Radiation therapy (RT) is frequently used to locally treat tumors. One of the major issues in RT is normal tissue toxicity; thus, it is necessary to limit dose escalation for enhanced local control in patients that have locally advanced tumors. Integrating radiosensitizing agents such as gold nanoparticles (GNPs) into RT has been shown to greatly increase the cure rate of solid tumors. The objective of this study was to explore the repurposing of an antimalarial drug, pyronaridine (PYD), as a DNA repair inhibitor to further enhance RT/GNP-induced DNA damage in cancerous cell lines. We were able to achieve inhibitory effects of DNA repair due to PYD at 500 nM concentration. Our results show a significant enhancement in DNA double-strand breaks of 42% in HeLa cells treated with PYD/GNP/RT in comparison to GNP/RT alone when irradiated with a dose of 2 Gy.

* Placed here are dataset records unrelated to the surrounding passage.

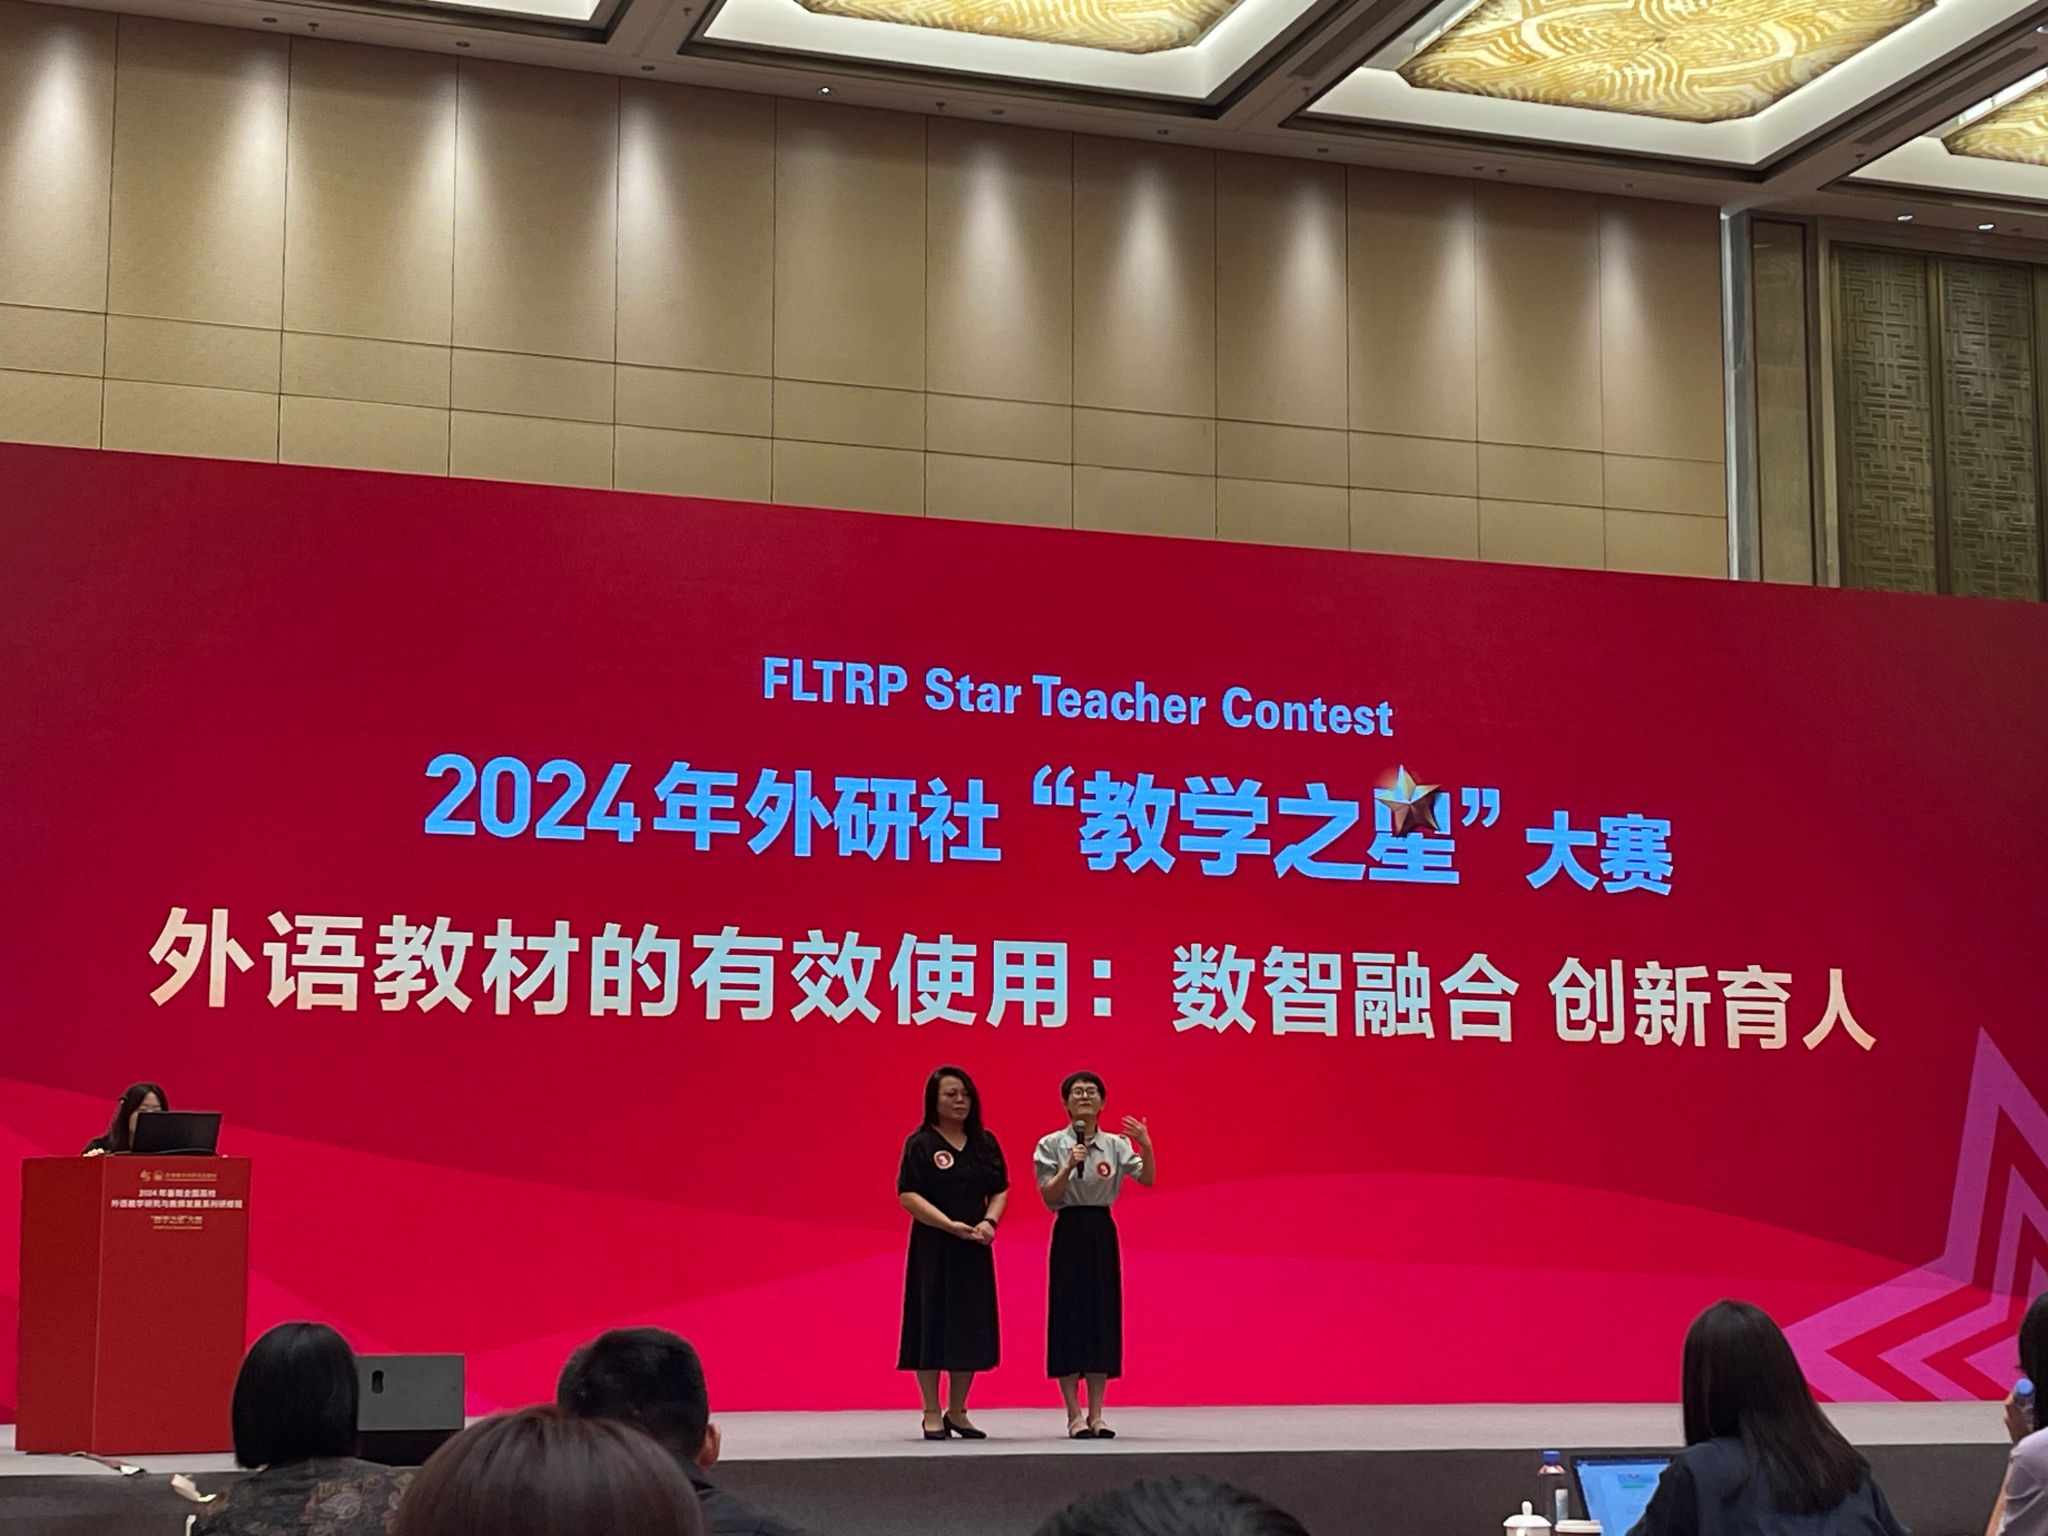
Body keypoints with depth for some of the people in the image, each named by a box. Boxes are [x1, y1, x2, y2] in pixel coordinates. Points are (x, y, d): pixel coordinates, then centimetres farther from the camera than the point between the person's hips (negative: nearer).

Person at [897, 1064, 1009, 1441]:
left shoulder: (985, 1142, 9)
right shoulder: (920, 1143, -5)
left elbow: (1000, 1190, 12)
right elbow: (908, 1195, -12)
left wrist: (990, 1221, -8)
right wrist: (951, 1225, -20)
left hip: (975, 1248, 5)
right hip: (933, 1247, -5)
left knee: (971, 1326, 6)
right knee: (933, 1323, -2)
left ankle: (957, 1411, 18)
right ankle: (932, 1413, 7)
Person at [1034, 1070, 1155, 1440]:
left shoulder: (1116, 1145, 6)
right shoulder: (1052, 1145, -2)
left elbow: (1147, 1179, -6)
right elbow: (1049, 1197, -7)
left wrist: (1146, 1146, -22)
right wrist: (1069, 1166, -20)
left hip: (1103, 1233, 3)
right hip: (1069, 1232, -3)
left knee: (1103, 1313, 4)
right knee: (1069, 1313, -4)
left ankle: (1095, 1414, 10)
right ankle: (1074, 1416, 2)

Furthermore, there was a significant reduction in cellular proliferation for both HeLa and HCT-116 irradiated cells with the combined treatment of PYD/GNP/RT. Therefore, the emergence of promising novel concepts introduced in this study could lay the foundation for the transition of this treatment modality into clinical environments.

Automated summary

This study aimed to explore the use of an antimalarial drug, PYD, as a DNA repair inhibitor to enhance the DNA damage induced by RT/GNP treatment. The results showed that PYD could significantly increase DNA double-strand breaks and inhibit cell proliferation in cancer cell lines. These promising findings could lay the foundation for the clinical application of this treatment modality.